Delante de mis ojos pasan lavanderas y segadores, leñadores y campesinos. Y sin demorarse en los caminos rodeados de manzanares,
avanzan por los campos cultivando el trigo y la cebada y las flores de diciembre.
Oh, sobre los cerros de piedra las nubes se mueven en breves sucesiones. Sobre las casas de madera las veletas brillan con el sol de septiembre.
En los establos los caballos duermen en la sombra. Y las amapolas, y las flores amarillas, abren sus pétalos al borde del sendero.
Oh, parece que el viento cruza los pinos de la Patagonia y que el sonido del agua estalla contra las piedras.
Parece que sobre los muebles reluce el polvo del camino, y dentro de las habitaciones crujen las tablas y los techos.
Y mientras la luz ingresa iluminando los cuartos y los espejos de la casa ligeramente se aclaran en la sombra, una voz, delgada y tenue, grita mi nombre en el patio.
Y sin darnos cuenta de que el verano deja estos campos y el perfume amargo de las lilas, recorremos el sendero distraídos, viendo las amapolas, los altos pinos,
las enredaderas que ascienden por las casas vacías.
Y en la orilla del lago nos sentamos como en nuestra infancia primera a mirar el crepúsculo.
Una leve llovizna golpea las ventanas del establo y las copas de los árboles.
Es una de esas lluvias de verano que desciende cuando el aire cálido,
después de rodear las inmediaciones de la península, se aleja repentinamente perdiéndose entre las montañas y los bosques que se levantan a lo lejos.
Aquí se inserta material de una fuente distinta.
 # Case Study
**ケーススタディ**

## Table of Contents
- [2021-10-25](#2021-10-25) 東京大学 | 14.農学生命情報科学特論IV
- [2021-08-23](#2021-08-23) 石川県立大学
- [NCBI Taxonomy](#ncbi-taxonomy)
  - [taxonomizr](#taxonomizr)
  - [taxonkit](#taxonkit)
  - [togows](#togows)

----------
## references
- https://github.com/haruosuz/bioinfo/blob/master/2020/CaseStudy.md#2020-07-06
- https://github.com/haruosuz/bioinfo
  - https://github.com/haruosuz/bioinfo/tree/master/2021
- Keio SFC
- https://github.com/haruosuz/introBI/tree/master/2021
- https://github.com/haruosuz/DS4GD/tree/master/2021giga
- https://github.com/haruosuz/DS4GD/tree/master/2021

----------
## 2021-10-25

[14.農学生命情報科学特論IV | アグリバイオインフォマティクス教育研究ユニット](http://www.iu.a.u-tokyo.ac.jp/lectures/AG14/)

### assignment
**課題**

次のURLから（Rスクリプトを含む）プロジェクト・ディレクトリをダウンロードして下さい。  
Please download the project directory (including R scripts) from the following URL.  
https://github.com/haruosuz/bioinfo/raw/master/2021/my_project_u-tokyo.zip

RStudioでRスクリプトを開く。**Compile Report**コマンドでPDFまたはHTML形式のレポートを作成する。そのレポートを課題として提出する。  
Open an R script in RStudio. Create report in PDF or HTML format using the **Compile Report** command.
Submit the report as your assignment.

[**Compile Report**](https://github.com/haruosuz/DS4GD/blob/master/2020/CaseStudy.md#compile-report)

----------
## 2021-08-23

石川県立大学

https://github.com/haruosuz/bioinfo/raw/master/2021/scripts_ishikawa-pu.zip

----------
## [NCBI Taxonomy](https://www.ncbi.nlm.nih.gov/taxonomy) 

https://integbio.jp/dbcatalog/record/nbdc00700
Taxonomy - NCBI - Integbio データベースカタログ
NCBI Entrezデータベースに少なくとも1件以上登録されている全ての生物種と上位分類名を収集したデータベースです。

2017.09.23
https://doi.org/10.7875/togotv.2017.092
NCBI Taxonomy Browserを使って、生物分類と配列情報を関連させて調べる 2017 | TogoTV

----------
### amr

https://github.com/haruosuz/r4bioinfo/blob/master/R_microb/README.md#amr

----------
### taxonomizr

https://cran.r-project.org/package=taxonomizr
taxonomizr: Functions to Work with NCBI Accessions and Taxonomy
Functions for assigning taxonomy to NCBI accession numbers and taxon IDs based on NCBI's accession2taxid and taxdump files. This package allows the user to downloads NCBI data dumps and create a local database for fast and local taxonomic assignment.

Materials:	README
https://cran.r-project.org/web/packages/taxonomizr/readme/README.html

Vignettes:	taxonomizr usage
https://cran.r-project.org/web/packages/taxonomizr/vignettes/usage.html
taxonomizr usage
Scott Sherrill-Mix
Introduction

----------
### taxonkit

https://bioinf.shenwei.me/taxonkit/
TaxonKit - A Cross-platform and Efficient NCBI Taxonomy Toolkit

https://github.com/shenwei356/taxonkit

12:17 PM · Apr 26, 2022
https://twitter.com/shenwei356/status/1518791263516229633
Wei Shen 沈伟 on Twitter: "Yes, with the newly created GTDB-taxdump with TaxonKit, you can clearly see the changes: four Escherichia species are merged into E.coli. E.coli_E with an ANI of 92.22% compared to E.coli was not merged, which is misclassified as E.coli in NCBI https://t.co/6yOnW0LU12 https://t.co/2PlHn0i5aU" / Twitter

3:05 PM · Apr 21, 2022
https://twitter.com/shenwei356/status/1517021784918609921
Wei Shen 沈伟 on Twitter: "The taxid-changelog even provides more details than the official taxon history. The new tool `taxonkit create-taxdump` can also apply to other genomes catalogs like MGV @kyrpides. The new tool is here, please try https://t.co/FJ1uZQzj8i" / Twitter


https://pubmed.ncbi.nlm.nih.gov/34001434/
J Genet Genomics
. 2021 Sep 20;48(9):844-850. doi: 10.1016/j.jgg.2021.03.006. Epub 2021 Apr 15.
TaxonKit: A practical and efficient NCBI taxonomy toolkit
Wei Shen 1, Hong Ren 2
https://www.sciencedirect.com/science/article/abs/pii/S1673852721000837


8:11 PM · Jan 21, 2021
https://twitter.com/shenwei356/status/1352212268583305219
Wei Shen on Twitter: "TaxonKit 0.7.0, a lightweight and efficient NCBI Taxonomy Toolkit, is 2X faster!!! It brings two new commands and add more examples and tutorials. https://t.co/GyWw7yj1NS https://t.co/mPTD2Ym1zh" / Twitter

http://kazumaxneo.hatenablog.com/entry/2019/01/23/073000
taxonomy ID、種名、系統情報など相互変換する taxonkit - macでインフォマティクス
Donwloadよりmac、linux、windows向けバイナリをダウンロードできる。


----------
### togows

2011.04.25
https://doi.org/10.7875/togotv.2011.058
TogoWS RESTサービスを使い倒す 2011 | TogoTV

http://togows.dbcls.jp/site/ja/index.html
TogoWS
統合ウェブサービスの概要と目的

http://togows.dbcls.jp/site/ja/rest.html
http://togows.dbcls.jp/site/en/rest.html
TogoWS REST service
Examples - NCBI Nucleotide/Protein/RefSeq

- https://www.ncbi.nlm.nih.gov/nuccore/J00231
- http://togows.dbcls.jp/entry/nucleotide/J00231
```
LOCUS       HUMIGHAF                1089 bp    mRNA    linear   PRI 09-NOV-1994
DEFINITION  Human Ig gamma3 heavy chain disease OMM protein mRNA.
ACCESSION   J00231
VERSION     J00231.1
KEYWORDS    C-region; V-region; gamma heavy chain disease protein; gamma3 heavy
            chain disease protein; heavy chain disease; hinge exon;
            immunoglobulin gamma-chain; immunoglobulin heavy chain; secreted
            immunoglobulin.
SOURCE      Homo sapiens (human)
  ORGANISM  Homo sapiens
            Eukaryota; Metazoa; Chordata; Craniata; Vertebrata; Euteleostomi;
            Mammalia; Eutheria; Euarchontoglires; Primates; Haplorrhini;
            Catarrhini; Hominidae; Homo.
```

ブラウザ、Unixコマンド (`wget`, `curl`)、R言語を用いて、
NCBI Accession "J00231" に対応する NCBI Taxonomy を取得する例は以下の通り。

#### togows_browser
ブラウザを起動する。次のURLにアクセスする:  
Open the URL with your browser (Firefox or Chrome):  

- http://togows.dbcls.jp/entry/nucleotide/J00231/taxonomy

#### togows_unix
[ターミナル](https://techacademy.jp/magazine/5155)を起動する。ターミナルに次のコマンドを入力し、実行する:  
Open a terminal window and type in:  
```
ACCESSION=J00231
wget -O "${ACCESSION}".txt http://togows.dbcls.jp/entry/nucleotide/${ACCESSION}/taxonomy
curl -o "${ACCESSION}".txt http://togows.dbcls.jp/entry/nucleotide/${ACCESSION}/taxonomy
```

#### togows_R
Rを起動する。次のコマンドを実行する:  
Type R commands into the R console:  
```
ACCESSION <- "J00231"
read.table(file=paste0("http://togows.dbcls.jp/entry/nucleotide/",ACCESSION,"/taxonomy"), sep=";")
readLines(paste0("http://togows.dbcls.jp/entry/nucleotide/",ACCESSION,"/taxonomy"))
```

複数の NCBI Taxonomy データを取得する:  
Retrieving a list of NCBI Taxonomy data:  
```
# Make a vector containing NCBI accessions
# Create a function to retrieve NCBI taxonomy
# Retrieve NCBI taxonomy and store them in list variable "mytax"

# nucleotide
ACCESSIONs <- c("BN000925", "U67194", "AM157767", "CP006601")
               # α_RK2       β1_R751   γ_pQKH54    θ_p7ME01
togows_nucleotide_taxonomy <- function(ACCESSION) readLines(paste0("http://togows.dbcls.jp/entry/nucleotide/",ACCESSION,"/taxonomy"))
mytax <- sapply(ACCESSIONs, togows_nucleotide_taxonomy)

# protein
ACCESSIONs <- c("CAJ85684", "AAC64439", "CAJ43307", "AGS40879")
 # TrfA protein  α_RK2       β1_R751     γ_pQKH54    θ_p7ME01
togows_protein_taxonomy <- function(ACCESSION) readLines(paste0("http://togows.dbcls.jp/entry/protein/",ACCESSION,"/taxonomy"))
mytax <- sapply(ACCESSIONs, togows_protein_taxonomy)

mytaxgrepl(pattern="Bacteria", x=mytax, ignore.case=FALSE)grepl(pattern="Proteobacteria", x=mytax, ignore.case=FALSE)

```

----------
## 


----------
Una llovizna que efímeramente pasará cuando el sol abra su abanico sobre la ciudad de grises matices. Una llovizna que se perderá en los caminos que descienden hasta el río.
Oh, siempre sentí esta lluvia como un suceso agradable; como una sensación que se proyectaba sobre árboles y casas y florestas y que confundiéndose en la espesura del bosque
caía sobre el suelo cubierto de sombras y hojarascas.
Ah, mi destino ha sido presenciar la lluvia sobre los campos. Observar el agua que atraviesa la tarde;
los pámpanos que el otoño esparció por los caminos; el crepúsculo que se alejaba como un pájaro de sombra.
Mi destino era esperar la floración de los jazmines, el aroma de los crisantemos, el reverdecimiento de los campos.
Y aguardar los esplendores y las llamas. Las estaciones y las lluvias.
Los alimentos y las flores.
Y esperar la noche encendida por el fuego. Y la aurora coronando los pinos. Y las hojas consumiéndose en los campos.
Oh, debo redactar la luz del crepúsculo, juntar el misterio de las amapolas,
recordar que mi nacimiento es el nacimiento de la tierra, y que mi nombre es el nombre de la península y el nombre de todo.
Y pertenecer, sí, pertenecer. Al silencio del poniente y a las sombras de las hojas y a las aguas del río.